Running the above code produces the following result:

$ php dependecy.php 
users (deps: none)
categories (deps: none)
tags (deps: none)
articles (deps: users,categories,tags)
articles_meta (deps: articles)
comments (deps: users,articles)
options (deps: none)
users_meta (deps: users)

Which is exactly what I was looking for.  And now that I have it here, I’ll probably be needing it again and again.  It’s an elegant hammer to a lot of my nails.

Using Ansible to bootstrap an Amazon EC2 instance

This article – “Using Ansible to Bootstrap My Work Environment Part 4” is pure gold for anyone trying to figure out all the moving parts needed to automate the provisioning and configuration of the Amazon EC2 instance with Ansible.

Sure, some bits are easier than the other, but it takes time to go from one step to another.  In this article, you have everything you need, including the provisioning Ansible playbook and variables, cloud-init bits, and more.

I’ve printed and laminated my copy.  It’s on the wall now.  It will provide me with countless hours of joy during the upcoming Christmas season.

Monitoring the monitoring : keeping Zabbix server service up

After our recent MySQL migrations, I started getting a weird issue – Zabbix server process was crashing periodically (several times a day).

8395:20161109:175408.023 [Z3005] query failed: [2013] Lost connection to MySQL server during query [begin;]
8395:20161109:175408.024 [Z3001] connection to database 'zabbix_database_name_here' failed: [2003] Can't connect to MySQL server on 'zabbix_database_host_here' (111)
8395:20161109:175408.024 Got signal [signal:11(SIGSEGV),reason:1,refaddr:(nil)]. Crashing ...

Digging around for a bit, it seems like a widely reported issue, related Zabbix server using the same database connection as one of its agents is monitoring (here is an example bug report).

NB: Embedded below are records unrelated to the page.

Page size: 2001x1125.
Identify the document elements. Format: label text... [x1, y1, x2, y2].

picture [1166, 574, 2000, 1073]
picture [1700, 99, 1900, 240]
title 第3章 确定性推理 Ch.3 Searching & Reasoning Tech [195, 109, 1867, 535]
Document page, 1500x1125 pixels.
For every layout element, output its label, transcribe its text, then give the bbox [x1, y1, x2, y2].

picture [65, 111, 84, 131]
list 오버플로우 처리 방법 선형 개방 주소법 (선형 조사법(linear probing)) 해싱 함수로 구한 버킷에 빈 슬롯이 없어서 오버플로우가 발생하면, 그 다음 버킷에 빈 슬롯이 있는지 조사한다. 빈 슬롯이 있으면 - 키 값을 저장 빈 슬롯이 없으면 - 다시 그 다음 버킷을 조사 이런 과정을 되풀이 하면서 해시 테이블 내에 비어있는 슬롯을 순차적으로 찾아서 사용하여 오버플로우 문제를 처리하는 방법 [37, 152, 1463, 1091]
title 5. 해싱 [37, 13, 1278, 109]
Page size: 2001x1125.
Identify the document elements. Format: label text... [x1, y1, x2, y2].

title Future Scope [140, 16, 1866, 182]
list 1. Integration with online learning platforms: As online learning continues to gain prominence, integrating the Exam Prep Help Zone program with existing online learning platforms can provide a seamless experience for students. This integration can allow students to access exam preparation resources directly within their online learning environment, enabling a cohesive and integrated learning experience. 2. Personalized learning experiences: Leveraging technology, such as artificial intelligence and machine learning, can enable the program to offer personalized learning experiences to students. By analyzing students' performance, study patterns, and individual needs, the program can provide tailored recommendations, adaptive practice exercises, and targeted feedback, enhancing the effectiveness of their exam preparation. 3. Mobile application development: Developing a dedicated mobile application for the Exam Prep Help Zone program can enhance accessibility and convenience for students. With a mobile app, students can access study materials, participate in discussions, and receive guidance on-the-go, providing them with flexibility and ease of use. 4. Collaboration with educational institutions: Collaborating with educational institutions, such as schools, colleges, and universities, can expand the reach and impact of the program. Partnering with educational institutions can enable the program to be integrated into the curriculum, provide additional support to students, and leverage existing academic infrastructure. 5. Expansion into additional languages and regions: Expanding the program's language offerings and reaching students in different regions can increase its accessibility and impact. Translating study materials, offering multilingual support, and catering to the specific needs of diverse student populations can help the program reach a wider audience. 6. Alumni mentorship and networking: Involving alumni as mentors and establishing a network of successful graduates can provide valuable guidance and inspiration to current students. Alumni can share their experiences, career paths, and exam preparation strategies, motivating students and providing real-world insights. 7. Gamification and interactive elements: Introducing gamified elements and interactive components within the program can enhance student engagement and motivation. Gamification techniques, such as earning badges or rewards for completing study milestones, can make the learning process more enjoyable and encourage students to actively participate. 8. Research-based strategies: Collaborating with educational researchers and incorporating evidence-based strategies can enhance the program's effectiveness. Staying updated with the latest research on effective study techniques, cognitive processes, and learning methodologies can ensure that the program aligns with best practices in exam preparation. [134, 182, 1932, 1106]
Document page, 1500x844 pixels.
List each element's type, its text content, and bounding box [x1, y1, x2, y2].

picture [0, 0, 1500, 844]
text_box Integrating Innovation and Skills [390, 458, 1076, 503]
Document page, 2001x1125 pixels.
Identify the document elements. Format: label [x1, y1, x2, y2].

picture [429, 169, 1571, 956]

Not having enough time to troubleshoot and fix it properly, I decided for the time being to use another monitoring tool – monit – to keep an eye on the Zabbix server process and restart it, if it’s down.  After “yum install monit“, the following was dropped into /etc/monit.d/zabbix:

check process zabbix_server with pidfile /var/run/zabbix/zabbix_server.pid
    start program = "/sbin/service zabbix-server start" with timeout 60 seconds
    stop program = "/sbin/service zabbix-server stop"

Start the monit service, make sure it also starts at boot, and watch it in action via the /var/log/monit:

[UTC Nov 20 20:49:18] error    : 'zabbix_server' process is not running
[UTC Nov 20 20:49:18] info     : 'zabbix_server' trying to restart
[UTC Nov 20 20:49:18] info     : 'zabbix_server' start: /sbin/service
[UTC Nov 20 20:50:19] info     : 'zabbix_server' process is running with pid 28941

The chances of both systems failing at once are slim, so I think this will buy me some time.

Fixing “InnoDB: Error: log file ./ib_logfile0 is of different size”

For the last few days I’ve been moving MySQL databases around at work.  Being a bit in a rush and overconfident (I have backups!),  I was simply detaching the /var/lib/mysql volume on one host (running Amazon AMI and MySQL) and attaching it to another host (running CentOS 7 and MariaDB).

It’s not surprising that I got this error: “InnoDB: Error: log file ./ib_logfile0 is of different size“.  Gladly, this ServerFault thread provided enough hints for me to solve the problem.  In a nutshell:

  1. Temporarily comment out the InnoDB log file size setting (e.g.: innodb_log_file_size = 64M) in /etc/my.cnf.
  2. Set innodb_fast_shutdown to 0 (read more).
  3. Restart the MySQL service once or twice.
  4. Uncomment the log file size setting.
  5. Set InnoDB fast shutdown back to default or remove it from your my.cnf altogether.
  6. Celebrate!

Knowing how little I learn from my own mistakes, I’m sure I’ll find this post useful in the future.